Without the images, repeat every line of the listing exactly.

DATA FOR THIS TASK
*** Block opens ***

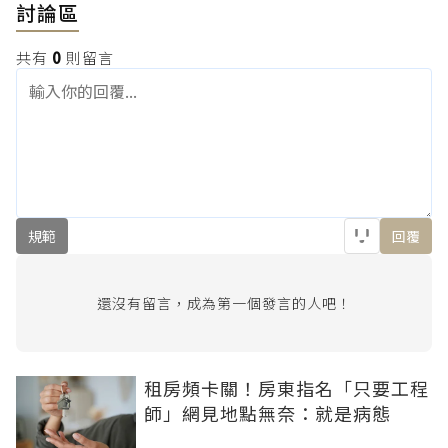
討論區
共有
0
則留言
規範
回覆
還沒有留言，成為第一個發言的人吧！
租房頻卡關！房東指名「只要工程
師」網見地點無奈：就是病態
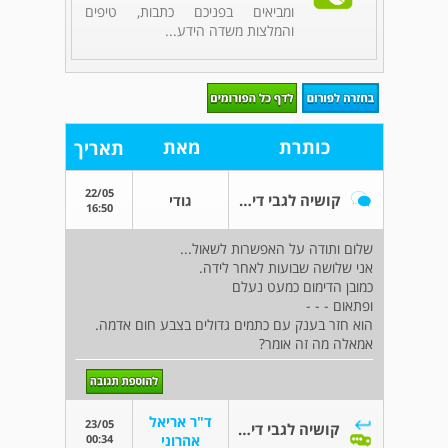
ומביאים בפניכם כתבות, טיפים
והמלצות משדה הידע...
כותרת
מאת
תאריך
22/05
קושיה לגבי דימום לאחר לידה
גודי
16:50
שלום ותודה על האפשרות לשאול...
אני שלושה שבועות לאחר לידה.
כמובן הדימום כמעט נעלם
ופתאום - - -
הוא חזר בענק עם כתמים גדולים בצבע חום אדמה.
אמאלה מה זה אומר?
ד"ר אריאל
23/05
קושיה לגבי דימום לאחר לידה
00:34
אהרוני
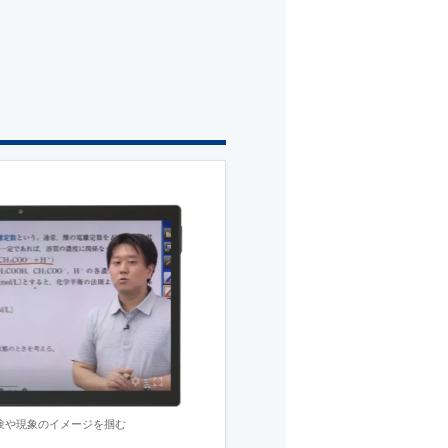
験や現象のイメージを掴む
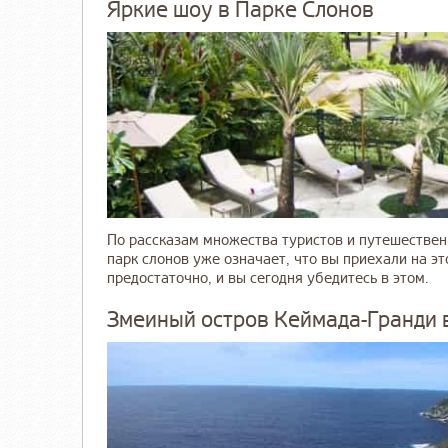
Яркие шоу в Парке Слонов
По рассказам множества туристов и путешествен
парк слонов уже означает, что вы приехали на эт
предостаточно, и вы сегодня убедитесь в этом.
Змеиный остров Кеймада-Гранди 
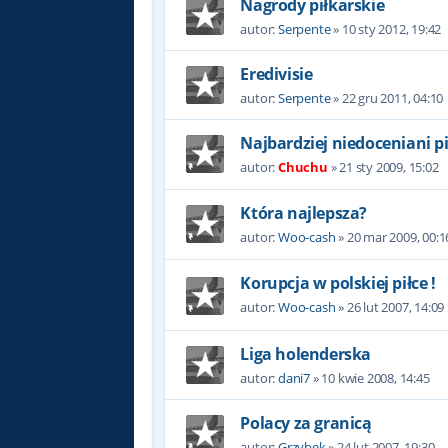
Nagrody piłkarskie
autor:
Serpente
»
10 sty 2012, 19:42
Eredivisie
autor:
Serpente
»
22 gru 2011, 04:10
Najbardziej niedoceniani p
autor:
Chuchu
»
21 sty 2009, 15:02
Która najlepsza?
autor:
Woo-cash
»
20 mar 2009, 00:1
Korupcja w polskiej piłce !
autor:
Woo-cash
»
26 lut 2007, 14:09
Liga holenderska
autor:
dani7
»
10 kwie 2008, 14:45
Polacy za granicą
autor:
Grzybek
»
24 lut 2007, 19:30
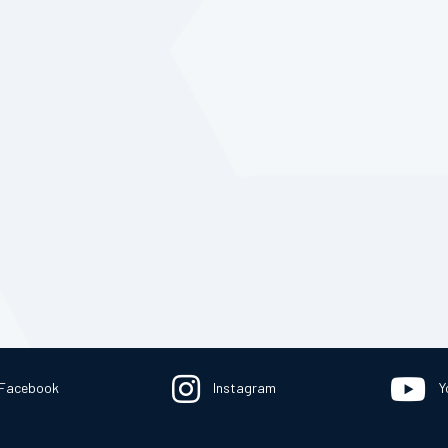
Facebook
Instagram
Y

*** Block closes ***

ANSWER TO THE EXERCISE
討論區
共有
0
則留言
規範
回覆
還沒有留言，成為第一個發言的人吧！
租房頻卡關！房東指名「只要工程
師」網見地點無奈：就是病態
ומביאים בפניכם כתבות, טיפים
והמלצות משדה הידע...
כותרת
מאת
תאריך
22/05
קושיה לגבי דימום לאחר לידה
גודי
16:50
שלום ותודה על האפשרות לשאול...
אני שלושה שבועות לאחר לידה.
כמובן הדימום כמעט נעלם
ופתאום - - -
הוא חזר בענק עם כתמים גדולים בצבע חום אדמה.
אמאלה מה זה אומר?
ד"ר אריאל
23/05
קושיה לגבי דימום לאחר לידה
00:34
אהרוני
験や現象のイメージを掴む
Яркие шоу в Парке Слонов
По рассказам множества туристов и путешествен
парк слонов уже означает, что вы приехали на эт
предостаточно, и вы сегодня убедитесь в этом.
Змеиный остров Кеймада-Гранди 
Nagrody piłkarskie
autor:
Serpente
»
10 sty 2012, 19:42
Eredivisie
autor:
Serpente
»
22 gru 2011, 04:10
Najbardziej niedoceniani p
autor:
Chuchu
»
21 sty 2009, 15:02
Która najlepsza?
autor:
Woo-cash
»
20 mar 2009, 00:1
Korupcja w polskiej piłce !
autor:
Woo-cash
»
26 lut 2007, 14:09
Liga holenderska
autor:
dani7
»
10 kwie 2008, 14:45
Polacy za granicą
autor:
Grzybek
»
24 lut 2007, 19:30
Facebook
Instagram
Y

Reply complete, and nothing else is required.